Free Apps: Enterprise Freebies Get Serious

Like it or not, free software is powering the enterprise. Get comfortable with SaaS, Google Gears, Adobe AIR, application virtualization, and free apps from scores of startups and big-name vendors -- or get left behind.

Why are corporate-issue PCs so locked down?

Enterprise PCs have to offer stability and security first. Flexibility comes in a distant third. Allowing free rein for users to download free software can upset the delicate balance between core applications and the operating system, resulting in system slowdowns and intermittent crashes.




Google Gears uses your PC as an offline data storage repository for Web apps accessed through your browser.
(click for image gallery)

The other hurdle is the security threat, because nobody wants to be the one responsible for a data breach stemming from the installation of an unnecessary (or even frivolous) application. It's bad enough dealing with e-mail attachments, phishing scams, browser vulnerabilities and unsafe websites. Installing "free" applications inside the firewall? That's asking for trouble.

Nevertheless, the fear of new and unknown code runs counter to the development of a business culture that embraces innovation, experimentation, and customization, and this fear can have an impact on business strategy.

The ideal solution is an enterprise IT architecture that's stable on the inside and built for customization from the outside. That's part of the promise of technologies including SaaS (software as a service) Web applications, desktop applications built on Adobe AIR, offline data access through Google Gears, and application virtualization.

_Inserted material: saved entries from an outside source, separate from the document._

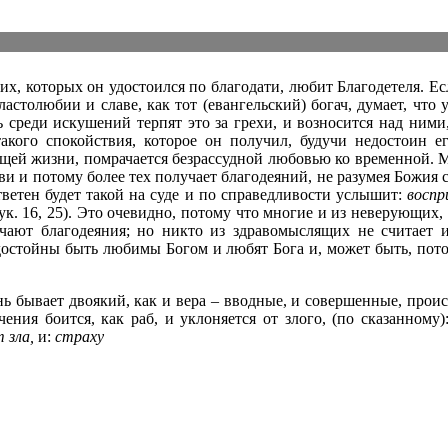
х, которых он удостоился по благодати, любит Благодетеля. Ес
ластолюбии и славе, как тот (евангельский) богач, думает, что
среди искушений терпят это за грехи, и возносится над ними,
акого спокойствия, которое он получил, будучи недостоин ег
щей жизни, помрачается безрассудной любовью ко временной. М
ви и потому более тех получает благодеяний, не разумея Божия 
тветен будет такой на суде и по справедливости услышит:
воспр
к. 16, 25). Это очевидно, потому что многие и из неверующих, 
учают благодеяния; но никто из здравомыслящих не считает
 достойны быть любимы Богом и любят Бога и, может быть, пот
ь бывает двоякий, как и вера – вводные, и совершенные, прои
ения боится, как раб, и уклоняется от злого, (по сказанному
 зла,
и:
страху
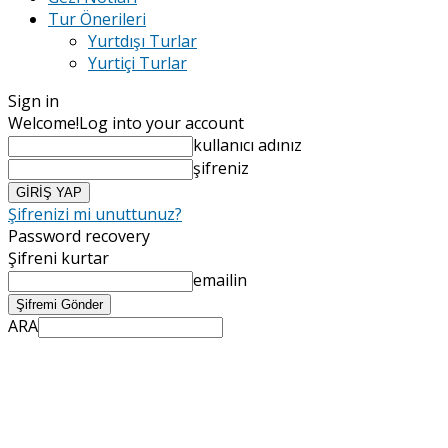
Tur Önerileri
Yurtdışı Turlar
Yurtiçi Turlar
Sign in
Welcome!
Log into your account
kullanıcı adınız
şifreniz
Şifrenizi mi unuttunuz?
Password recovery
Şifreni kurtar
emailin
ARA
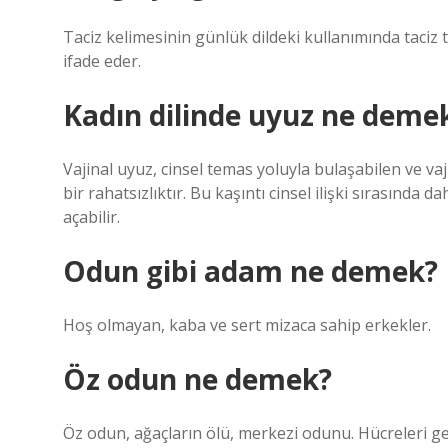
Taciz kelimesinin günlük dildeki kullanımında taciz t
ifade eder.
Kadın dilinde uyuz ne deme
Vajinal uyuz, cinsel temas yoluyla bulaşabilen ve va
bir rahatsızlıktır. Bu kaşıntı cinsel ilişki sırasında d
açabilir.
Odun gibi adam ne demek?
Hoş olmayan, kaba ve sert mizaca sahip erkekler.
Öz odun ne demek?
Öz odun, ağaçların ölü, merkezi odunu. Hücreleri ge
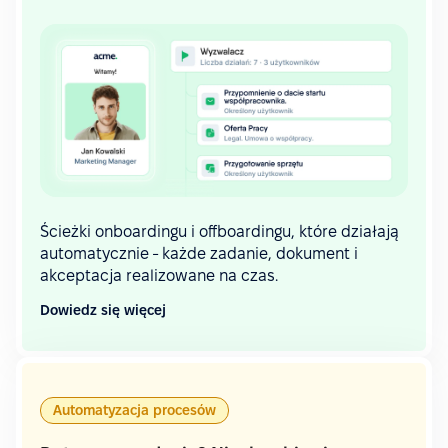
Ścieżki onboardingu i offboardingu, które działają
automatycznie - każde zadanie, dokument i
akceptacja realizowane na czas.
Dowiedz się więcej
Automatyzacja procesów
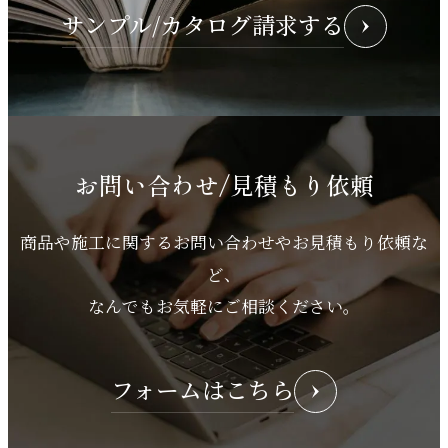
サンプル/カタログ請求する
お問い合わせ/見積もり依頼
商品や施工に関するお問い合わせやお見積もり依頼な
ど、
なんでもお気軽にご相談ください。
フォームはこちら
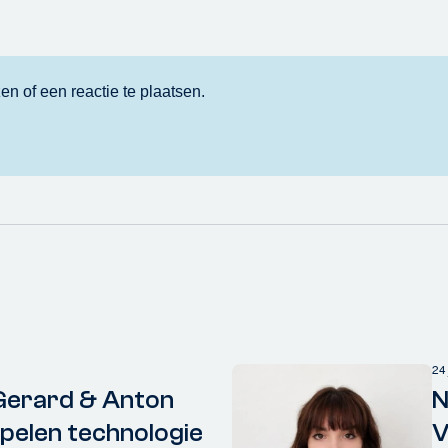
24
Gerard & Anton
N
elen technologie
V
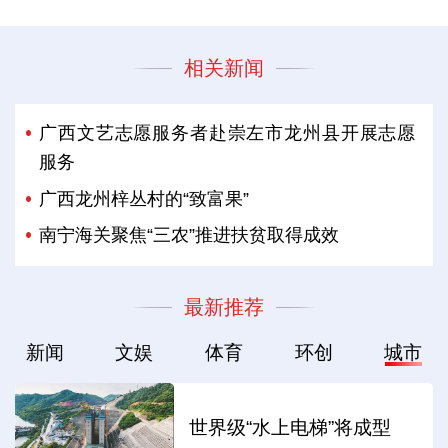
相关新闻
广西文艺志愿服务者赴崇左市龙州县开展志愿
服务
广西龙州梓丛村的“致富果”
南宁海关聚焦“三农”推进扶贫取得成效
最新推荐
新闻
文娱
体育
环创
城市
世界级“水上电梯”将成型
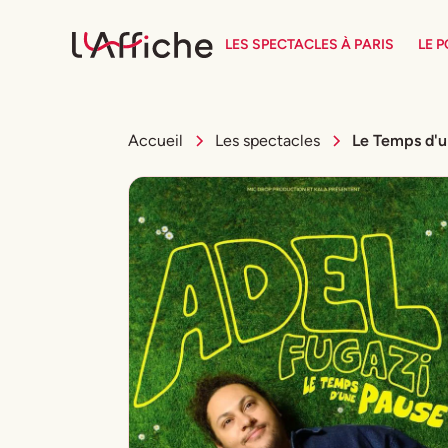
LES SPECTACLES À PARIS
LE 
Accueil
Les spectacles
Le Temps d'u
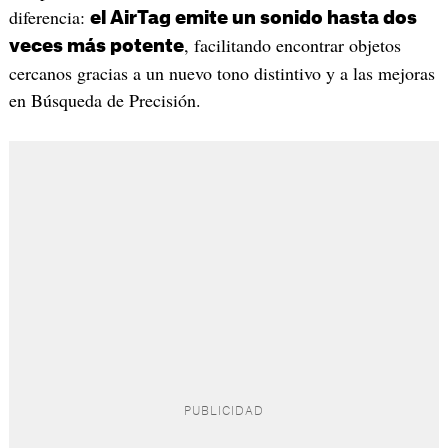
diferencia:
el AirTag emite un sonido hasta dos
, facilitando encontrar objetos
veces más potente
cercanos gracias a un nuevo tono distintivo y a las mejoras
en Búsqueda de Precisión.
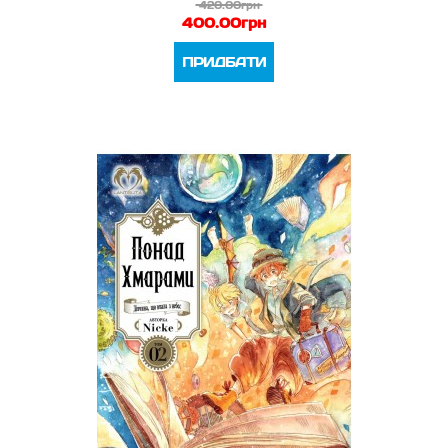
420.00грн
400.00грн
ПРИДБАТИ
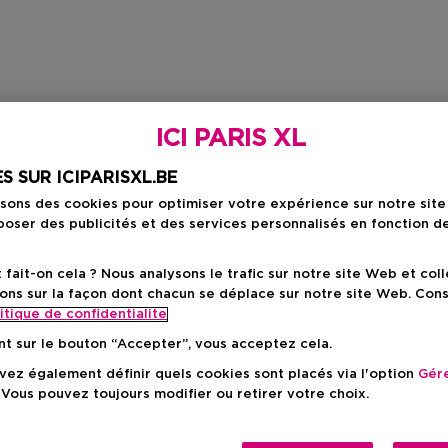
ICI PARIS XL
S SUR ICIPARISXL.BE
isons des cookies pour optimiser votre expérience sur notre sit
oser des publicités et des services personnalisés en fonction d
ait-on cela ? Nous analysons le trafic sur notre site Web et col
ons sur la façon dont chacun se déplace sur notre site Web. Con
itique de confidentialite
nt sur le bouton “Accepter”, vous acceptez cela.
ez également définir quels cookies sont placés via l'option
Gére
 Vous pouvez toujours modifier ou retirer votre choix.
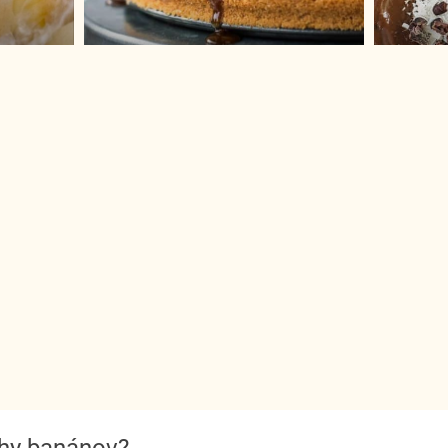
uhy banánov?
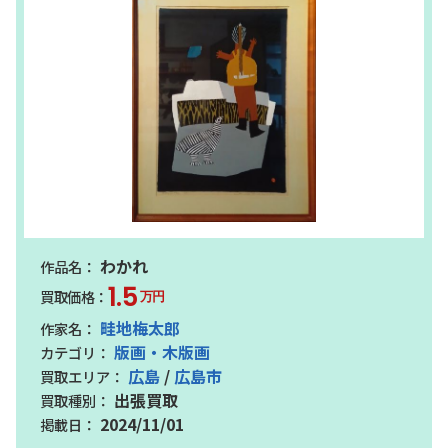
わかれ
1.5
万円
畦地梅太郎
版画・木版画
広島
/
広島市
出張買取
2024/11/01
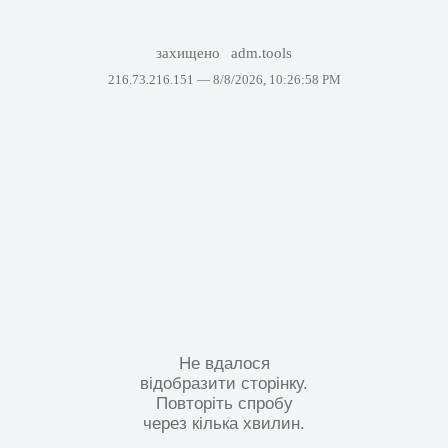
захищено
adm.tools
216.73.216.151 —
8/8/2026, 10:26:58 PM
Не вдалося
відобразити сторінку.
Повторіть спробу
через кілька хвилин.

Each technology takes a different approach to application delivery, and you don't necessarily have to choose among them. But you should know the main approaches, how they work, and how they'll help your enterprise take advantage of more and better free stuff.

SaaS Applications

Improved user interface techniques have combined with fast, (almost) always-on connections to make online services a viable alternative to many PC applications. Depending on how many users you have and which services you require, trading from installed software licenses to online subscriptions can represent a good deal.